Content starts

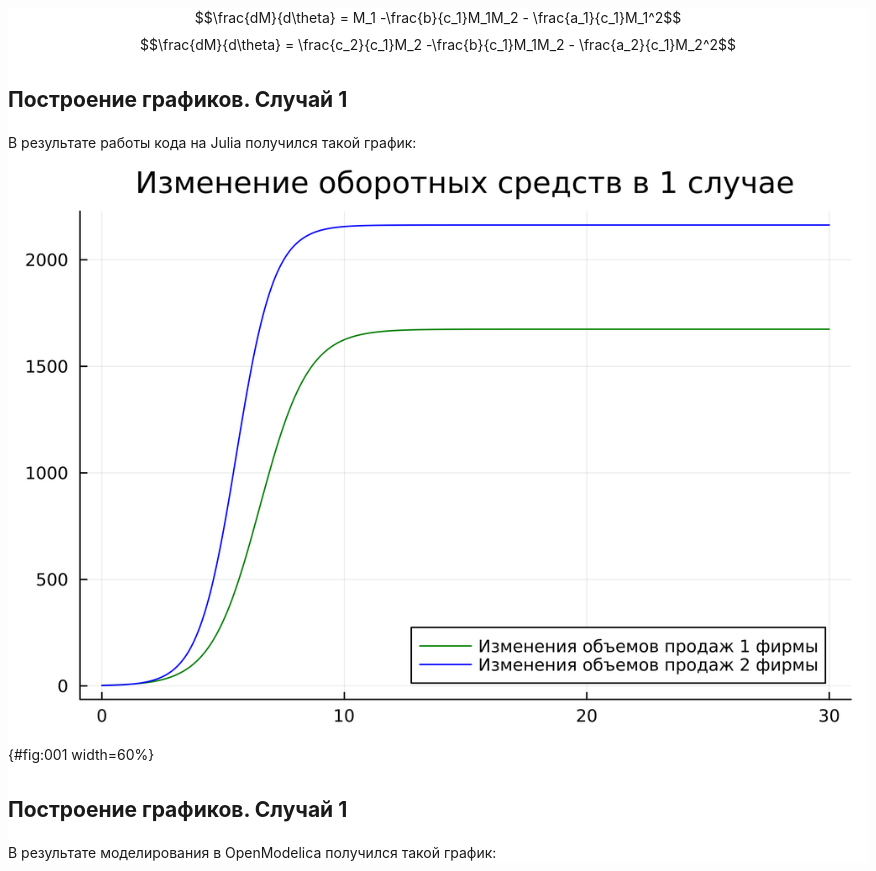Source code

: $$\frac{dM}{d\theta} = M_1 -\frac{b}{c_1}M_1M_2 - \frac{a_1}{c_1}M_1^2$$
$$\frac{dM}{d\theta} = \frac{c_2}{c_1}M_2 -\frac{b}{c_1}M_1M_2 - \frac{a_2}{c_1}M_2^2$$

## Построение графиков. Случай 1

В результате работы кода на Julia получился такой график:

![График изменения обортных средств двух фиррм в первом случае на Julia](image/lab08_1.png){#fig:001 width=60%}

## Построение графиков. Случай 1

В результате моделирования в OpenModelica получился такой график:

Content ends
Content starts

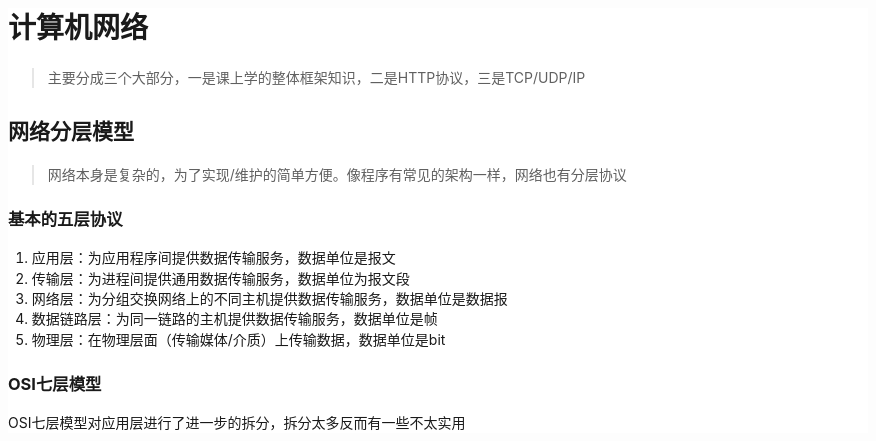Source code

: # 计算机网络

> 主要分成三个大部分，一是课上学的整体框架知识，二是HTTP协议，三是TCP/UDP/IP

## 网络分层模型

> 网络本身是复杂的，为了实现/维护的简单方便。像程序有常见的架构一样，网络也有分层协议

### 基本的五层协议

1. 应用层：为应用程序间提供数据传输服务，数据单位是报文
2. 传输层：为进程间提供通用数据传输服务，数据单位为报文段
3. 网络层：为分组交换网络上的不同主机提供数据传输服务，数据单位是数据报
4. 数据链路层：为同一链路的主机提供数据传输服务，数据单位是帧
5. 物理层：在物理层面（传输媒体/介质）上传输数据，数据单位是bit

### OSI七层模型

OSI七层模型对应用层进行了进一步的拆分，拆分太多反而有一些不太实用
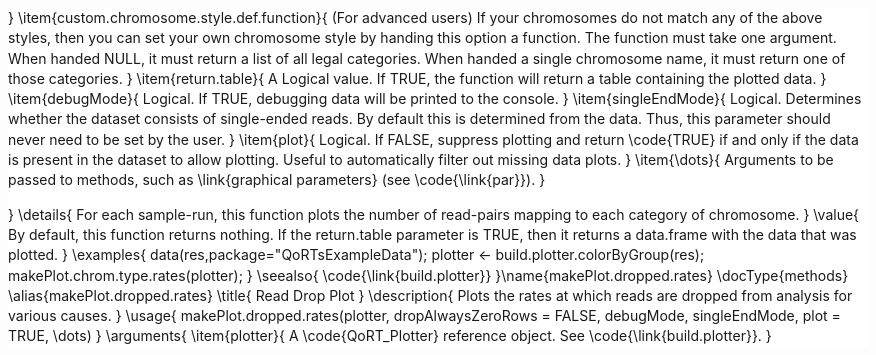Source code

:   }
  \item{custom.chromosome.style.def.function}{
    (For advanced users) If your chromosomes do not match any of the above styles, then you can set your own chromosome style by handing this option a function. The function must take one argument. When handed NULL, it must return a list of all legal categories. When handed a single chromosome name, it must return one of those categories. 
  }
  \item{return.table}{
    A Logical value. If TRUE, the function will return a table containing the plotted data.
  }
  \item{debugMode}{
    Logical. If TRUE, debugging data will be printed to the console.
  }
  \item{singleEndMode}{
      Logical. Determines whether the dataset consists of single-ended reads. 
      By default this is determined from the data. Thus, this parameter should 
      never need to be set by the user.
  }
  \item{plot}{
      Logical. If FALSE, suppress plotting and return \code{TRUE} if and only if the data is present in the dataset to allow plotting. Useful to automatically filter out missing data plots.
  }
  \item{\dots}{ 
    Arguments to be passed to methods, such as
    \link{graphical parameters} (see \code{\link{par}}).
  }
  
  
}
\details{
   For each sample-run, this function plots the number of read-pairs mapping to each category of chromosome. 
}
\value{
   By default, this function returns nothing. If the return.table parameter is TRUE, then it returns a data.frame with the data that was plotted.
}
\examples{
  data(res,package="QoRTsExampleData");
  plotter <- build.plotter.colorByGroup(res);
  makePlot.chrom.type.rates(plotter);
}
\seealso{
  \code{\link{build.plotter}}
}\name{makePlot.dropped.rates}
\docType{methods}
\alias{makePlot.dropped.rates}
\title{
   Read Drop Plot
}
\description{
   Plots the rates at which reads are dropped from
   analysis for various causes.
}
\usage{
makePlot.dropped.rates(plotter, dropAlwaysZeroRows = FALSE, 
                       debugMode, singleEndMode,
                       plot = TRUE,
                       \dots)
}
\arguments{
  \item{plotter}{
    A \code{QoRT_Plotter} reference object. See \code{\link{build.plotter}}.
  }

Content ends
Content starts

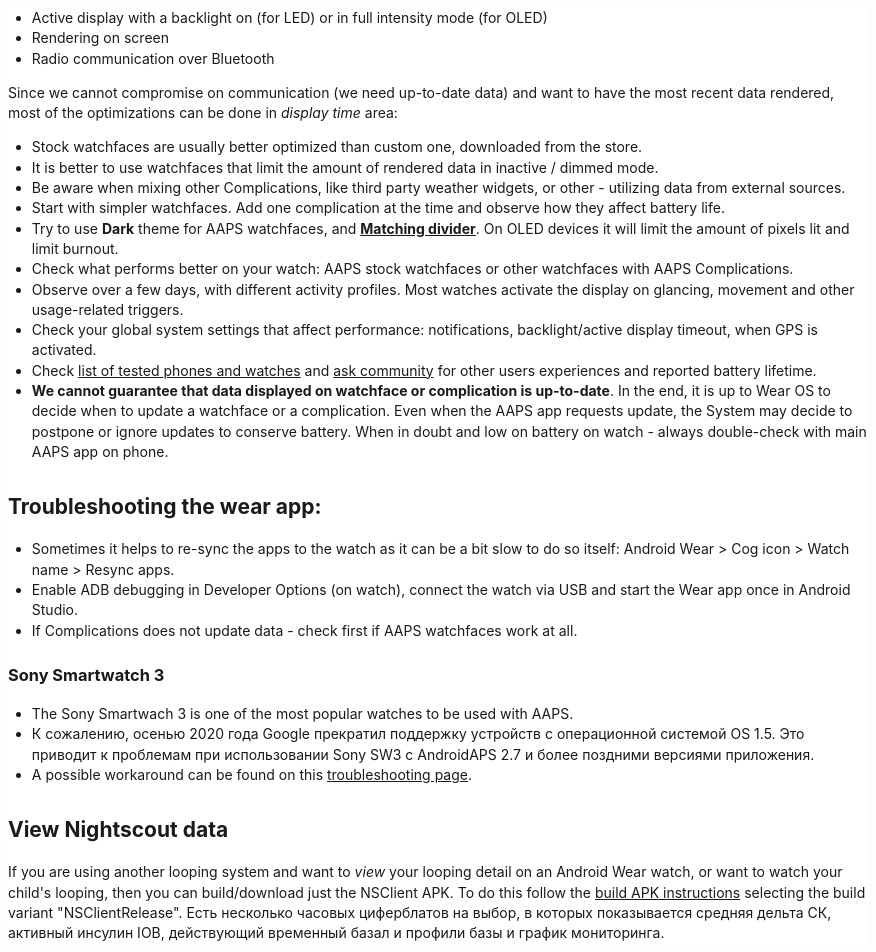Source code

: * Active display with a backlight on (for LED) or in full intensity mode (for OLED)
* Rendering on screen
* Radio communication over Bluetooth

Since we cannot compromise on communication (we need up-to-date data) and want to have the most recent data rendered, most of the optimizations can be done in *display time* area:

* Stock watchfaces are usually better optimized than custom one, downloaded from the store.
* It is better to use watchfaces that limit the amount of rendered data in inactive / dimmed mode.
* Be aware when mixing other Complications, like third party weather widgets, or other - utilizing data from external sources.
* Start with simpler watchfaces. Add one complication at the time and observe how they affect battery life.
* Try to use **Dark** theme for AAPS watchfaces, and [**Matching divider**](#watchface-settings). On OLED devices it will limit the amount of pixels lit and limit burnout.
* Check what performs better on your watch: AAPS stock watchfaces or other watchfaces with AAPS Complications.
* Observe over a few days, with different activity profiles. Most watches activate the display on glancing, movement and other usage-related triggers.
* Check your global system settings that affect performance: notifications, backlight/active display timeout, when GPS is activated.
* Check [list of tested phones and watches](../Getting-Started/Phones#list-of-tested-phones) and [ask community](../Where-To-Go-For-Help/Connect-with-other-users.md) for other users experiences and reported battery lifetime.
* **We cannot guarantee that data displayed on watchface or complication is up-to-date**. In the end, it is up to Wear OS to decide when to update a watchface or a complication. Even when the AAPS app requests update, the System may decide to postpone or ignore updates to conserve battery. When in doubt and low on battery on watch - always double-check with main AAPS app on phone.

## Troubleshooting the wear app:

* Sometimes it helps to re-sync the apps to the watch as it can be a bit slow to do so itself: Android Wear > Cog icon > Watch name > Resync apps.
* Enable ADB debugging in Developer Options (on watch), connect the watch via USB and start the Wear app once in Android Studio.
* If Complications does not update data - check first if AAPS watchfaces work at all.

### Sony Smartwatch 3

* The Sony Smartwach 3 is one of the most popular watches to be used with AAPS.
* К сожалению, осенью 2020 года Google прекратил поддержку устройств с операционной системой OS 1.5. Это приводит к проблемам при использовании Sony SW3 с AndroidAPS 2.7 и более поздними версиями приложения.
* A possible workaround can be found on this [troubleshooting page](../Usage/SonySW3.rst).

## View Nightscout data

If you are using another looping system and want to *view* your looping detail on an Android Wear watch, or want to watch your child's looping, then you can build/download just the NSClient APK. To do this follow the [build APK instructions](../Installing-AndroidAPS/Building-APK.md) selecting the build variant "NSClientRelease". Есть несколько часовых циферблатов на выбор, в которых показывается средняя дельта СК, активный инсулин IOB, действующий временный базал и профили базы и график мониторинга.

Content ends

▶ _Problem_
Please show every line of the records that holds the word "default".

▶ _Output_
      By default this is determined from the data. Thus, this parameter should 
   By default, this function returns nothing. If the return.table parameter is TRUE, then it returns a data.frame with the data that was plotted.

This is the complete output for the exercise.